Размер шрифта
-
+

Вектор - стр. 22

– У меня нет отклонений, просто мне нечего сказать. Но если вам необходимо, чтобы я произносил слова, я буду их произносить.

Психолога, тучную женщину лет пятидесяти, не слишком-то впечатлило дерзкое поведение подростка, и она заставила проходить Дамира кучу тестов. Из всех них следовало, что он в порядке. Женщина долго смотрела на мальчика и произнесла:

– Дамир, такая психологическая травма как у тебя, не может пройти бесследно. В тебе уже видно изменения личности и попытки противопоставить себя обществу. Ты заново создавал свою личность под воздействием стрессовой ситуации.

– Личность моя осталась со мной. – Перебил ее парень. Щуплый, нескладный парень со взглядом уставшего старика. – Просто у меня нет воспоминаний о себе. Соответственно, у меня нет психотравм детства, негативных установок, наоборот, есть улучшенная версия меня, которая логически подходит ко всем желаниям и совершаемым действиям. Я могу объяснить, почему я молчал два года. Изначально, это была защитная реакция, а потом я понял, что слова мои ничего не изменят. В тот день меня полуголого привезли с мороза в больницу, где я час, сидя в коридоре, смотрел как мент, который меня сопровождал, играл на телефоне. Потом меня осмотрел врач, и они вместе с ментом обсудили, сколько членов моей семьи сгорело и как мне повезло. Потом меня отправили в детдом, где тоже всем плевать, что со мной. Через неделю вдруг следователь решил проверить версию поджога и отработать на мне новые приемы допроса, пытаясь убедить меня, что поджог дом я. Зачитывал мне какие-то характеристики от бывших одноклассников, учителей. Он был очень убедительным, особенно в той части, где утверждал, что от меня отказались все живые бабушки и дедушки и даже дядя не захотел меня забрать к себе. В какой-то мере я согласен с его логикой, видимо, я был не самый прилежный ребенок и желанный родственник, ведь, на самом деле, за все время никто из них меня не посетил. Поэтому я молчал. Мне нечего было противопоставить давлению взрослых людей и ситуации. Я не помню себя, семью, друзей. Я помню книги, сериалы, фильмы и даже школьную программу. Я правда не знаю, что тогда случилось. Я просто не хотел жалеть себя и распыляться на остальных, прежде чем смогу понять, какой я человек.

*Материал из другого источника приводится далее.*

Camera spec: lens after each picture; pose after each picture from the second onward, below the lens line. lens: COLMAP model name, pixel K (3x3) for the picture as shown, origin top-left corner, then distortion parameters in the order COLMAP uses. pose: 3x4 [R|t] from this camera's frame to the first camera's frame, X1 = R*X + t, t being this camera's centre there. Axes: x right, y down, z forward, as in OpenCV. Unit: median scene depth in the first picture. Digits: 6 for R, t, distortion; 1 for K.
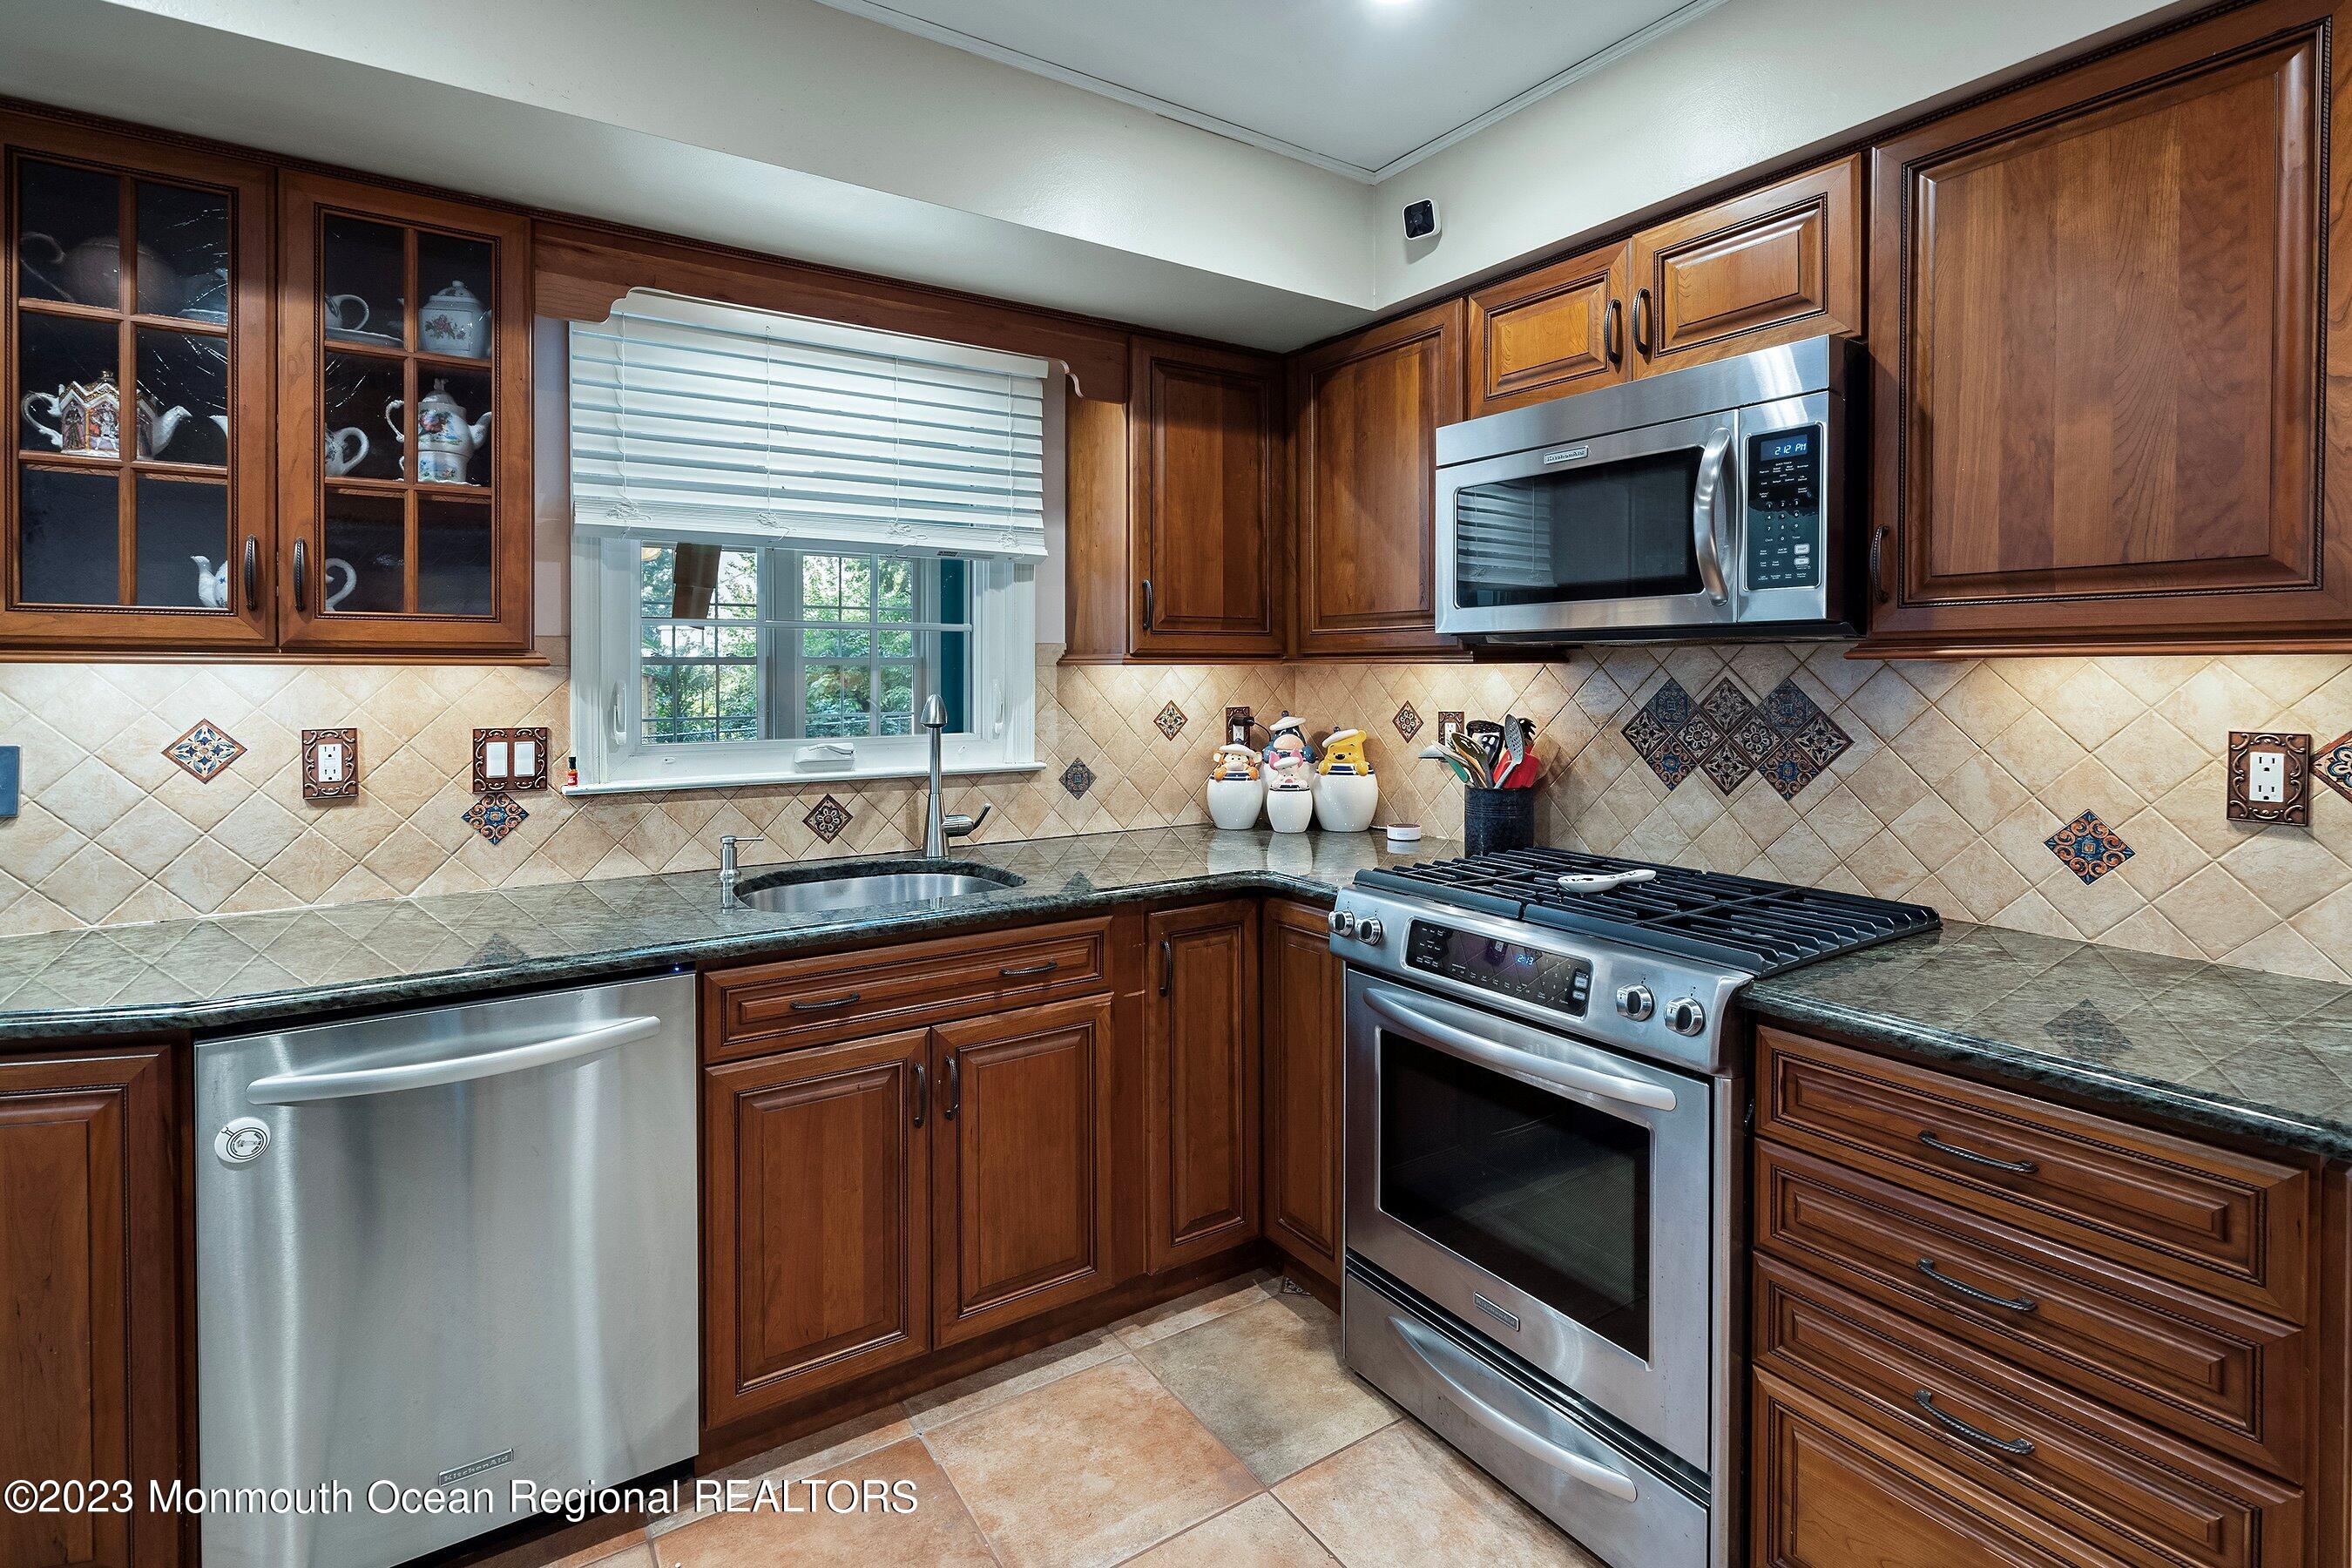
lens RADIAL K [[1104.4, 0, 1169.4], [0, 1104.4, 679.6], [0, 0, 1]] dist [-0.004124, 0.000285]
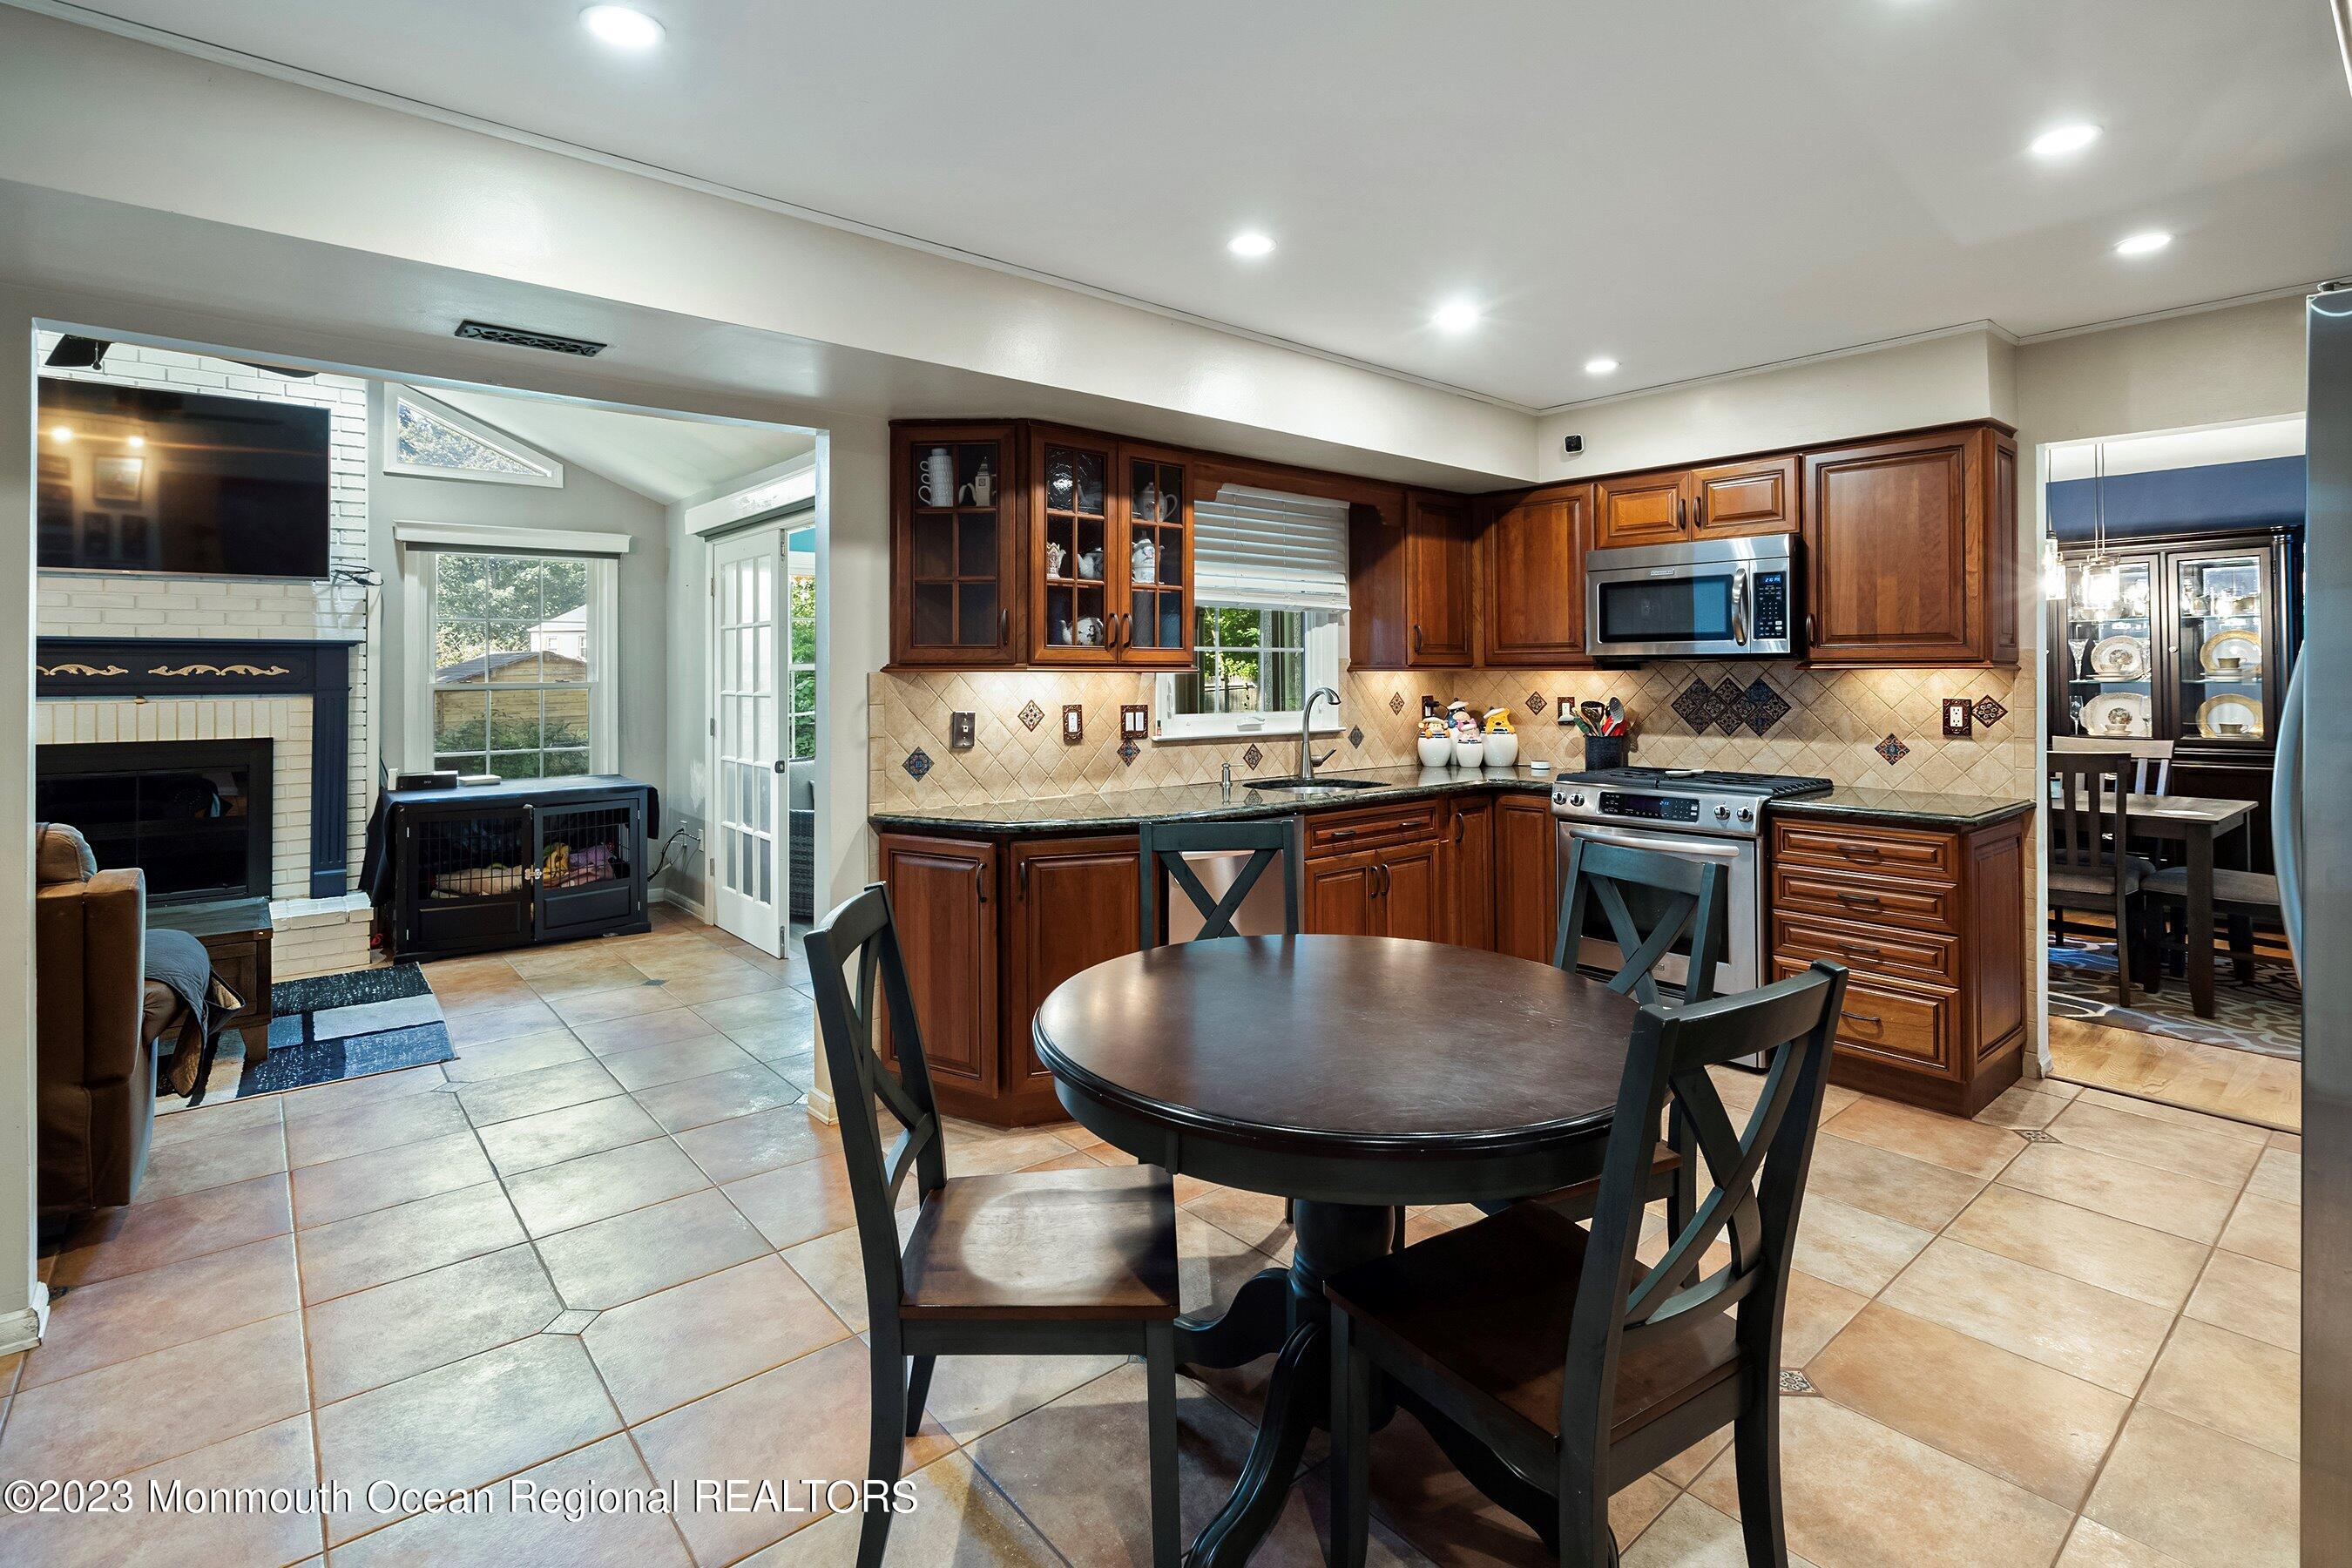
lens RADIAL K [[1104.4, 0, 1176.6], [0, 1104.4, 653.7], [0, 0, 1]] dist [-0.004124, 0.000285]
pose [[0.992442, 0.001172, 0.122710, -0.799293], [0.001943, 0.999679, -0.025265, 0.003692], [-0.122700, 0.025313, 0.992121, -0.949464]]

Выслушав Дамира, женщина проговорила с ним еще около часа и лишь убедившись в том, что он действительно вменяем, отпустила его. С тех пор он ни с кем не разговаривал так долго и так открыто.

Привыкший к внутренней пустоте и одиночеству, он не пытался жить нормальной жизнью. Вместо любви и дружбы он сосредоточился на учебе. Вместо самокопания, он копался в книгах, исторических фактах и наблюдал за людьми. Ввиду того, что их поступки и высказывания ему не приходилось сравнивать со своими внутренними установками, навязанными воспитанием, он замечал всю нелогичность жизни и чувств. Выстроив для себя личный моральный кодекс, он четко следовал ему, но никогда не поддавался мимолетным чувствам. В армии он начал интересоваться историей и, как оказалось, она вся переписана и исковеркана. В разных учебниках разных годов издания одни и те же события описывались по-разному, а в архивах и музеях, которые он посещал в редкие увольнения, даже карты сражений, датированные одним годом, отличались то в начертаниях местности, то в схемах наступления войск. Так, преисполненный сомнениями во внешнем мире, а не в себе, он погрузился в эзотерику и религию. Но там было все запутаннее, чем в музеях. Тогда-то он и придумал продавать самопальные книги по магии. Каждую в разных городах. Два раза в один город старался не выкладывать объявления, менял ники, аккаунты. В остальном у него была скучная жизнь затворника, если бы не вечные конфликты и ситуации, в которые он попадал. В молодых парнях, прожигающих жизнь в подъездах и на улицах, он вызывал необъяснимую агрессию одним своим видом, хотя одевался он в однотонные вещи, не броско, имел спортивное телосложение и не выглядел как жертва, но они постоянно его задевали.